I felt relief at that. I knew the Queen’s uncle, whatever his faults, would also do his best to deflect responsibility from the Queen to himself. And to make sure our stories tallied I said, ‘Lord Parr did agree that we should try to find the book secretly.’

‘Who else knew?’ the King asked sharply.

‘Only Archbishop Cranmer. The Queen knew the book might be considered too radical, after she wrote it. She sought his opinion, and he said the manuscript should not be published. But before it could be destroyed, it disappeared. Stolen by that guard,’ I dared to say. ‘So she did not deceive you, your majesty, she intended to destroy the book at once lest it anger you.’

The King was silent, his brow puckered. He shifted his legs, wincing. When he looked at me again the expression in his eyes had changed. ‘The Queen was afraid?’ he asked quietly.

‘Yes, your majesty. When she discovered its disappearance she was astonished, confused — ’

‘She would have been. Coming after all these months of Gardiner and his minions trying to turn me against her.’ His voice rose angrily, but I was — for the moment — no longer the object of his fury. ‘Gardiner told me she was a heretic that denied the Mass; they would have broken my heart again!’ He leaned back in his chair. ‘But I knew their ways, I knew my Kate was faithful and true, the only one since Jane. So I told them I would do nothing without strict proof. And they brought none, none!’ His face was red now, sweating. ‘Those rogues, that would have had me turn against Kate, and take me back to Rome! I have seen through them, they will pay-’

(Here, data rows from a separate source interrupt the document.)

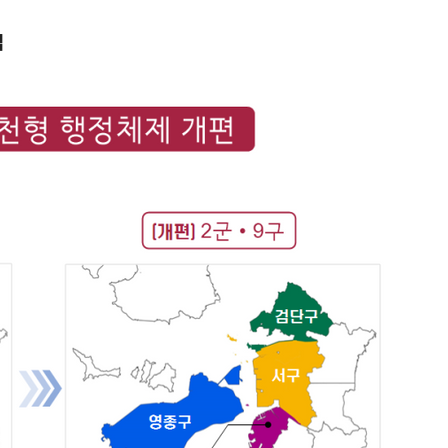
검
1
'화장실서 쓰러진 채 발견' 킥복
기하던 男학생, 사고 12일 만
2
퇴직은 50세, 연금은 65세부
명품·여행 대신 노후준비 [Now 
3
부동산·주식 민심 어찌할고…
에 민주당도 '당혹'
4
삼전닉스 레버리지 열기 식었
금 1조원 밑으로
5
[전문] 안철수 "고려장 정권
2만도 못한 세제 개편안" [정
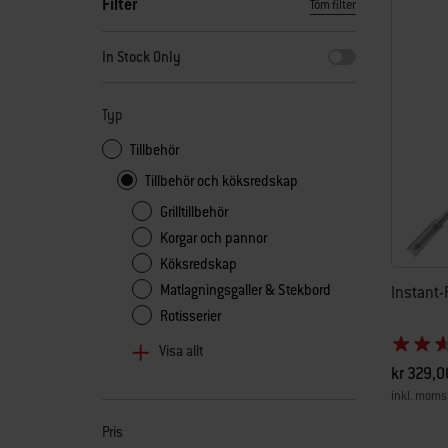
Filter
Töm filter
När du väljer något av filtren uppdateras sidan med nya resu
In Stock Only
Typ
Tillbehör
Tillbehör och köksredskap
Grilltillbehör
Korgar och pannor
Köksredskap
Matlagningsgaller & Stekbord
Instant
Rotisserier
Visa allt
kr 329,0
inkl. moms
Color Op
Pris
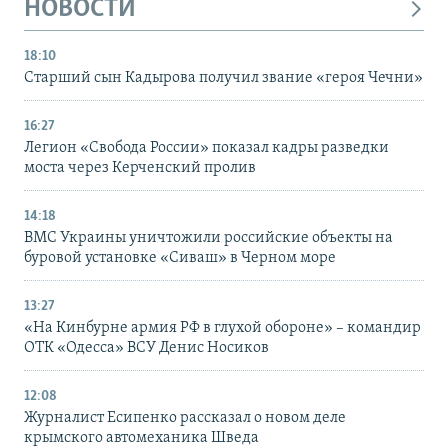
НОВОСТИ
18:10
Старший сын Кадырова получил звание «героя Чечни»
16:27
Легион «Свобода России» показал кадры разведки
моста через Керченский пролив
14:18
ВМС Украины уничтожили российские объекты на
буровой установке «Сиваш» в Черном море
13:27
«На Кинбурне армия РФ в глухой обороне» – командир
ОТК «Одесса» ВСУ Денис Носиков
12:08
Журналист Есипенко рассказал о новом деле
крымского автомеханика Шведа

The diatribe ended in a bout of painful coughing which turned the King’s face puce. The Lamentation, which he had been holding on his lap, began to slide to the floor. I leaned forward instinctively, but Paget, with a quick frown at me, returned it to the King before taking his goblet, hastily refilling it, and handing it back to him. Henry drank deeply, then sat back in his chair, gasping. Paget murmured, ‘Your majesty, perhaps too much should not be said in front of this man-’

‘No,’ the King said. ‘This he should know.’ He looked at me. ‘When the manuscript was brought to me, I feared what it might hold. But I have studied it.’ Then, quite unexpectedly, he gave a prim little smile. ‘Its sentiments are a little thoughtless, but — ’ he waved a hand dismissively — ‘the Queen is but a woman, and emotional. Nothing is said here against the Mass. The book is not heretical.’ His tone now was pompous, judgemental, as befitted one authorized by God Himself to decide such matters, as Henry truly believed he was. ‘Kate fears too much,’ he concluded. I thought, how fast his emotions change, and how he wears them on his sleeve. At least when he chooses to. For the last few months had shown, too, how coldly secretive he could be. Yet his last words gave me hope for the Queen.